Skunk e Marcelo sobrevivem na cidade, cúmplices do próprio mundo escolhido. Eles trocam conhecimentos sobre músicas, expandem suas percepções e gostos. São amigos. Cuidam um do outro. Brincalhões. Com ou sem o “sangue amargo da América Latina: uma fórmula anti-lucidez”. São lutadores contra a “pobreza cultural” de massa de “ralar o rabo na boquinha da garrafa”. E a favor do movimento. De resolver desconfianças no rap. “Tem que colocar alma na música, a parada está dentro de você”, diz-se com um discurso inflamado sobre a “demo que gera o show que gera o dinheiro”, andando no trilho do bonde de Santa Tereza, a metáfora de todo e qualquer ser humano enquanto indivíduo social.
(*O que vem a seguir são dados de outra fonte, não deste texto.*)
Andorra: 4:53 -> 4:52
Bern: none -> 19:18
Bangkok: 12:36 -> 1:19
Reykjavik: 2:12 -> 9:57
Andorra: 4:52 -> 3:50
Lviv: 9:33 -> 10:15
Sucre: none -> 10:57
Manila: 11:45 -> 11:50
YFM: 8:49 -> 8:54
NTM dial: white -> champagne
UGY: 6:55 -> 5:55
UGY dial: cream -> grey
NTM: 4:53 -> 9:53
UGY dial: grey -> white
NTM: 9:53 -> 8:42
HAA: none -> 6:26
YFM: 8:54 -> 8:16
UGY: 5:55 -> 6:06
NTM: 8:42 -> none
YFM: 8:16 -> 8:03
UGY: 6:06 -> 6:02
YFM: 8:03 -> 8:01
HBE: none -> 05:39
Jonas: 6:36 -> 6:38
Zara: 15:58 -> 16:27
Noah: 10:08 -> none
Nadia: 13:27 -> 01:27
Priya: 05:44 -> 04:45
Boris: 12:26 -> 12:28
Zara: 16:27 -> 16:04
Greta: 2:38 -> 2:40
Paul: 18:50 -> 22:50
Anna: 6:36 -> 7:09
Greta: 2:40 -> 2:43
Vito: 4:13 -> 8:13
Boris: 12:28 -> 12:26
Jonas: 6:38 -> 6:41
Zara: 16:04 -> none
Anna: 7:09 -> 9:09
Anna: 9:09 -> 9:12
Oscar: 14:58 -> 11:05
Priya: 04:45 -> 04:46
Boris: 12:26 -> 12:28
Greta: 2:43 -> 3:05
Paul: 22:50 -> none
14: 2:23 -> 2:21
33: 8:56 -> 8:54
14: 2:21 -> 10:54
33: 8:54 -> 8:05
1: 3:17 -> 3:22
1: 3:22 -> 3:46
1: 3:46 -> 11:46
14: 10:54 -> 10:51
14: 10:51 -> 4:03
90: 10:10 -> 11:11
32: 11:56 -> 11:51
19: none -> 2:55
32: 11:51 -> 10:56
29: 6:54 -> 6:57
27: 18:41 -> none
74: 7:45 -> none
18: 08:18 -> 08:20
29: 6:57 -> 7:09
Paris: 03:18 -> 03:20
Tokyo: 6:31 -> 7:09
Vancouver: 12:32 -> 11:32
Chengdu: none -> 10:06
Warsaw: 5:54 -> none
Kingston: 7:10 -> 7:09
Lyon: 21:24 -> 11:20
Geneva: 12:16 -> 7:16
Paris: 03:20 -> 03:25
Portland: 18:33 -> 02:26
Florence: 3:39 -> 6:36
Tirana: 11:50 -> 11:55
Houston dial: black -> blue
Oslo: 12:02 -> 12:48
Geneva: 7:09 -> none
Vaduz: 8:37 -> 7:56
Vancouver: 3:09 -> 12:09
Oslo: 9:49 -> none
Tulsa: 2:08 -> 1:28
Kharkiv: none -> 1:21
“Legalize Já – Amizade Nunca Morre” (uma das mais famosas músicas da banda) é sobre a família que encontraram. Que se encontra nas andanças da vida. Que não é a de sangue de um pai que resolve colocar um para fora de casa. Dançam conforme a música. Com ou sem “parada transcendental com uma paradinha mais gospel”. Entre adequações, sacrifícios, viagem ao Paraguai, sombras e imagéticos quadros etéreos, o filme é sobre “legalizar toda a forma de arte”. “A música pode fazer isso”, filosofa-se.

É um filme que emociona sem gatilhos comuns e clichês sentimentais. Com cenas reais dos primeiros shows em 1995 da banda que “mais foi para cadeia”. A emoção é natural. É a transgressão da vida pela arte. E que nos mostra que a vida pode ser mais que a preocupação com a vida do outro.